Objective → In the items below, render the stretch from the line containing "country: JP" through the line containing "latitude: 45.1426" as a Markdown table with the columns Row and Line. Number each row, and omit any blank lines.

A block of data
============================================================

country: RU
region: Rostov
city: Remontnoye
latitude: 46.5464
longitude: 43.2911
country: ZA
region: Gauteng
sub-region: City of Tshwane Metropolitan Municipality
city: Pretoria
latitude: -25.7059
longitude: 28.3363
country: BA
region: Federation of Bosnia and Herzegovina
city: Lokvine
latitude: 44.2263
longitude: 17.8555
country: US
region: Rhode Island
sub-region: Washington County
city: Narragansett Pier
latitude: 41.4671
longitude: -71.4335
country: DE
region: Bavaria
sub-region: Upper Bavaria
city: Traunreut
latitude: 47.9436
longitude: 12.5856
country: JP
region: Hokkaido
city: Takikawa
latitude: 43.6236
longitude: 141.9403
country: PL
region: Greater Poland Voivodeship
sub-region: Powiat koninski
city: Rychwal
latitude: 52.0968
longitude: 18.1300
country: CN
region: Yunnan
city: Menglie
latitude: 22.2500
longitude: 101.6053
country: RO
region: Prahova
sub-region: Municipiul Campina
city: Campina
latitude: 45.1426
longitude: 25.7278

============================================================

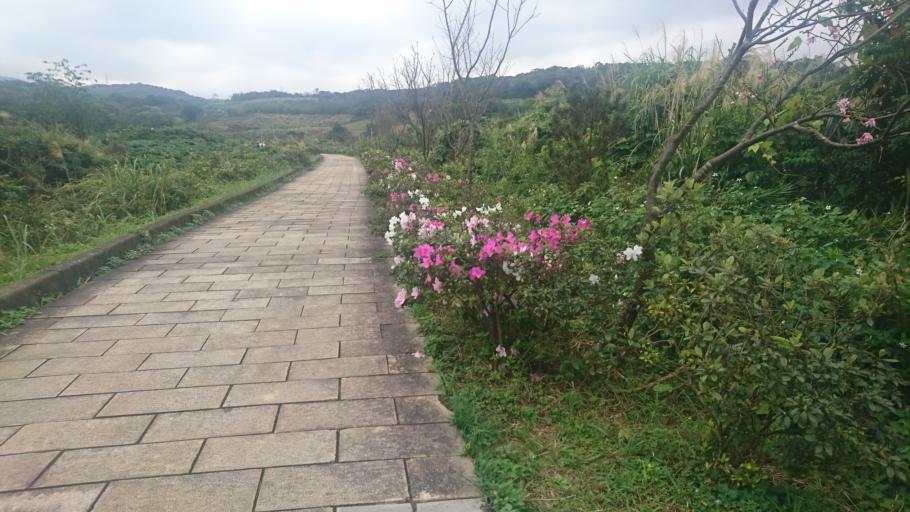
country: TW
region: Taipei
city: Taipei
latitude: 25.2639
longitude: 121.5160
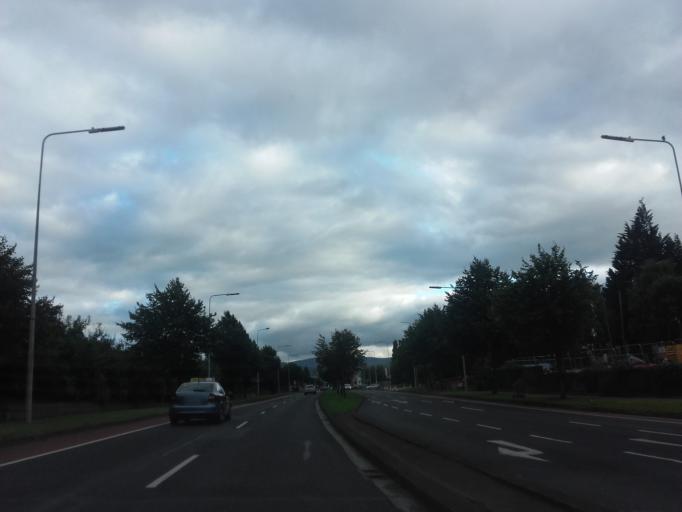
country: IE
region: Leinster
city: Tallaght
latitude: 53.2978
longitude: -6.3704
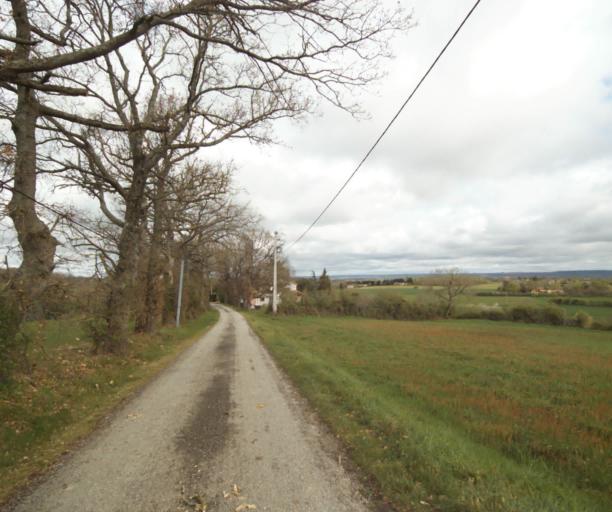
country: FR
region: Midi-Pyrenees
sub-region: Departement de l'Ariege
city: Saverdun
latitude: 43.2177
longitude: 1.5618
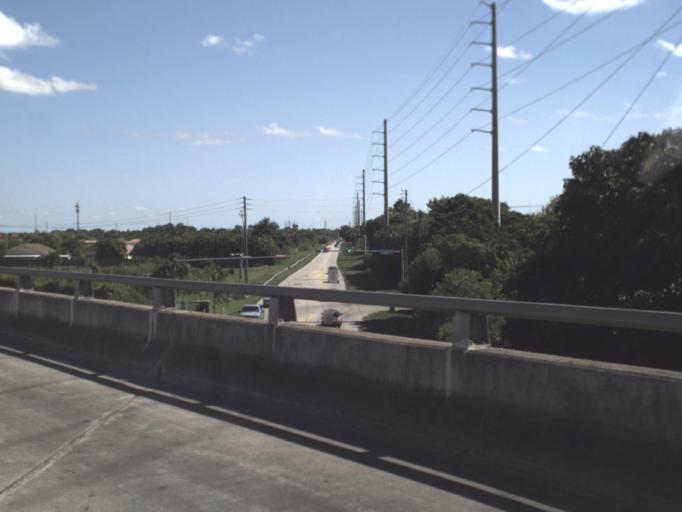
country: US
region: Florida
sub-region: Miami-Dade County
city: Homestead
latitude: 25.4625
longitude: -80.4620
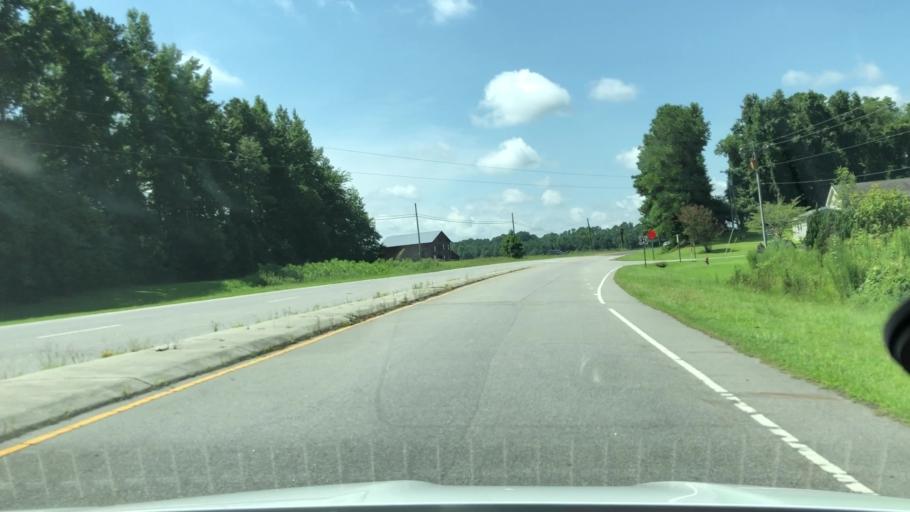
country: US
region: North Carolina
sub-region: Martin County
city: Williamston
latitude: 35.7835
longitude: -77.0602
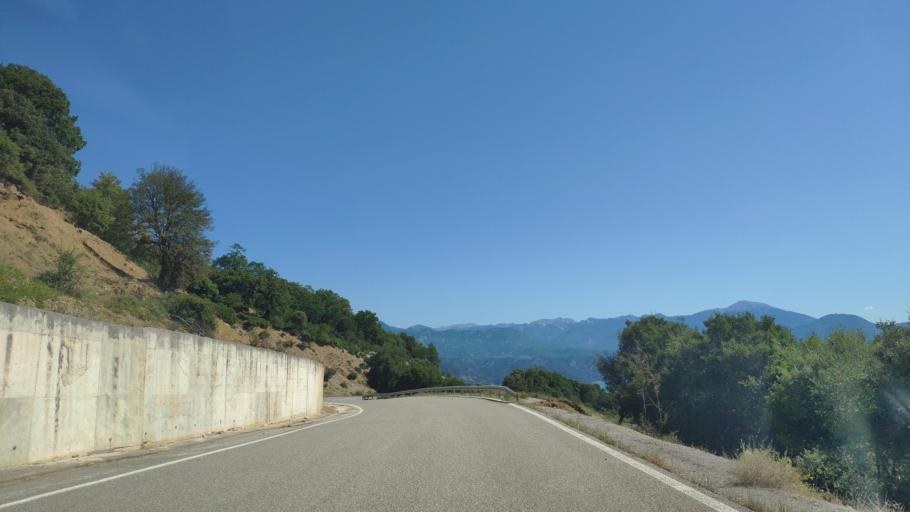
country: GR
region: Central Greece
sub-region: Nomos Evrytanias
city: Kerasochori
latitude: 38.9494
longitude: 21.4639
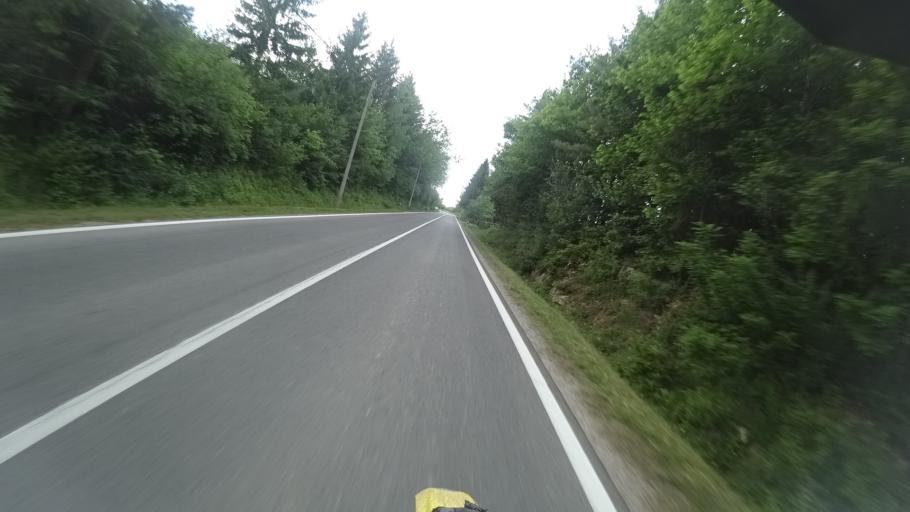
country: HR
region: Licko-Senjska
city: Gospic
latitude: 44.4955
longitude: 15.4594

============================================================

Solution to this problem →
| Row | Line |
|---|---|
| 1 | country: JP |
| 2 | region: Hokkaido |
| 3 | city: Takikawa |
| 4 | latitude: 43.6236 |
| 5 | longitude: 141.9403 |
| 6 | country: PL |
| 7 | region: Greater Poland Voivodeship |
| 8 | sub-region: Powiat koninski |
| 9 | city: Rychwal |
| 10 | latitude: 52.0968 |
| 11 | longitude: 18.1300 |
| 12 | country: CN |
| 13 | region: Yunnan |
| 14 | city: Menglie |
| 15 | latitude: 22.2500 |
| 16 | longitude: 101.6053 |
| 17 | country: RO |
| 18 | region: Prahova |
| 19 | sub-region: Municipiul Campina |
| 20 | city: Campina |
| 21 | latitude: 45.1426 |